Traffic Control for Plant Immunity and Receptor Kinases

In our attempts to understand the full nature of the interactions that occur between a potential pathogen and its host, we are elucidating the transport processes that are engaged by the plant’s immune system. Our main research focus has been how transport processes regulate defence activation. Combining genetic, molecular and biochemical approaches with cell biology we have comprehensively dissected the subcellular transport pathways dependent upon microbial stimulation. Our studies have revealed that clathrin- and ESCRT-mediated endosomal trafficking is required for plant defence and is important for stomatal immunity. To identify mechanistic and functional elements of transport-regulated immunity, we focus on how the pattern recognition receptors (PRRs), the primary sensors of the plant’s immune system, are transported through the cell.
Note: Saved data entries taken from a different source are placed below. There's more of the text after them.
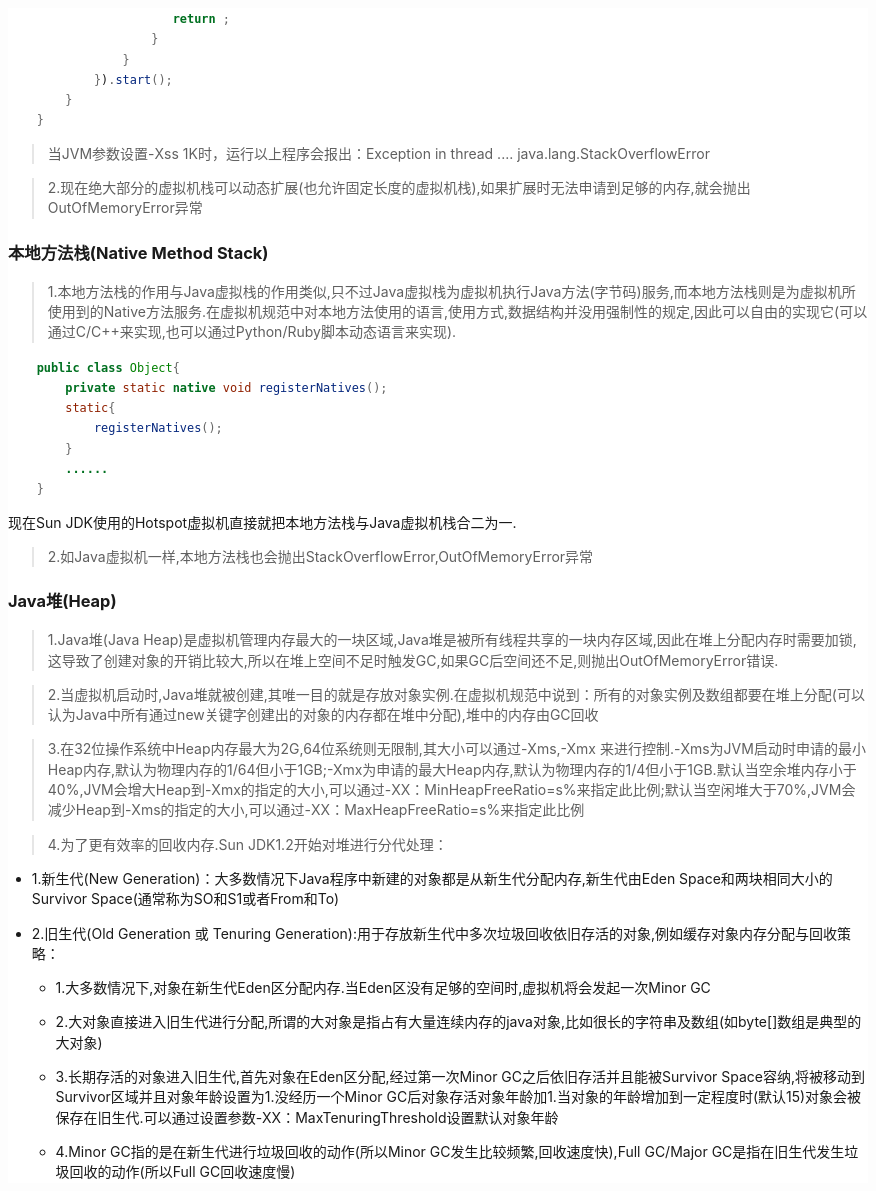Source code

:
 ```java
					   return ;
					}
				}					
			}).start();
		}
	}
```
> 当JVM参数设置-Xss 1K时，运行以上程序会报出：Exception in thread .... java.lang.StackOverflowError

> 2.现在绝大部分的虚拟机栈可以动态扩展(也允许固定长度的虚拟机栈),如果扩展时无法申请到足够的内存,就会抛出OutOfMemoryError异常

### 本地方法栈(Native Method Stack)

> 1.本地方法栈的作用与Java虚拟栈的作用类似,只不过Java虚拟栈为虚拟机执行Java方法(字节码)服务,而本地方法栈则是为虚拟机所使用到的Native方法服务.在虚拟机规范中对本地方法使用的语言,使用方式,数据结构并没用强制性的规定,因此可以自由的实现它(可以通过C/C++来实现,也可以通过Python/Ruby脚本动态语言来实现).
```java	
	public class Object{
		private static native void registerNatives();
		static{
			registerNatives();
		} 
		......
	}
```
现在Sun JDK使用的Hotspot虚拟机直接就把本地方法栈与Java虚拟机栈合二为一.

> 2.如Java虚拟机一样,本地方法栈也会抛出StackOverflowError,OutOfMemoryError异常

### Java堆(Heap)
	
> 1.Java堆(Java Heap)是虚拟机管理内存最大的一块区域,Java堆是被所有线程共享的一块内存区域,因此在堆上分配内存时需要加锁,这导致了创建对象的开销比较大,所以在堆上空间不足时触发GC,如果GC后空间还不足,则抛出OutOfMemoryError错误.

> 2.当虚拟机启动时,Java堆就被创建,其唯一目的就是存放对象实例.在虚拟机规范中说到：所有的对象实例及数组都要在堆上分配(可以认为Java中所有通过new关键字创建出的对象的内存都在堆中分配),堆中的内存由GC回收

> 3.在32位操作系统中Heap内存最大为2G,64位系统则无限制,其大小可以通过-Xms,-Xmx 来进行控制.-Xms为JVM启动时申请的最小Heap内存,默认为物理内存的1/64但小于1GB;-Xmx为申请的最大Heap内存,默认为物理内存的1/4但小于1GB.默认当空余堆内存小于40%,JVM会增大Heap到-Xmx的指定的大小,可以通过-XX：MinHeapFreeRatio=s%来指定此比例;默认当空闲堆大于70%,JVM会减少Heap到-Xms的指定的大小,可以通过-XX：MaxHeapFreeRatio=s%来指定此比例
	
> 4.为了更有效率的回收内存.Sun JDK1.2开始对堆进行分代处理：
		
* 1.新生代(New Generation)：大多数情况下Java程序中新建的对象都是从新生代分配内存,新生代由Eden Space和两块相同大小的Survivor Space(通常称为SO和S1或者From和To)
		
* 2.旧生代(Old Generation 或 Tenuring Generation):用于存放新生代中多次垃圾回收依旧存活的对象,例如缓存对象内存分配与回收策略：

	* 1.大多数情况下,对象在新生代Eden区分配内存.当Eden区没有足够的空间时,虚拟机将会发起一次Minor GC

	* 2.大对象直接进入旧生代进行分配,所谓的大对象是指占有大量连续内存的java对象,比如很长的字符串及数组(如byte[]数组是典型的大对象)

	* 3.长期存活的对象进入旧生代,首先对象在Eden区分配,经过第一次Minor GC之后依旧存活并且能被Survivor Space容纳,将被移动到Survivor区域并且对象年龄设置为1.没经历一个Minor GC后对象存活对象年龄加1.当对象的年龄增加到一定程度时(默认15)对象会被保存在旧生代.可以通过设置参数-XX：MaxTenuringThreshold设置默认对象年龄

	* 4.Minor GC指的是在新生代进行垃圾回收的动作(所以Minor GC发生比较频繁,回收速度快),Full GC/Major GC是指在旧生代发生垃圾回收的动作(所以Full GC回收速度慢)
PRRs are receptor kinases and receptor-like proteins that must be presented at the plasma membrane to recognize potentially infectious pathogens and trigger immunity. We found that PRRs representing different protein families are endocytosed in a ligand-induced and BAK1/SERK3 co-receptor dependent manner. Together with the finding that activated PRRs (FLS2, EFR, PEPR1) traffic via a common endosomal pathway, this suggests a role of endocytosis in the regulation of receptor abundance at the plasma membrane triggered by ligand perception. Furthermore, endocytosis of activated FLS2 is mediated by clathrin and involves sorting by the ESCRT machinery. This indicates a link between transport processes involved in defence and PRR trafficking. Understanding these mechanisms is providing novel insights into the regulation of plant immunity. This work is supported by the Gatsby Charitable Foundation and a grant by the European Research Council (ERC).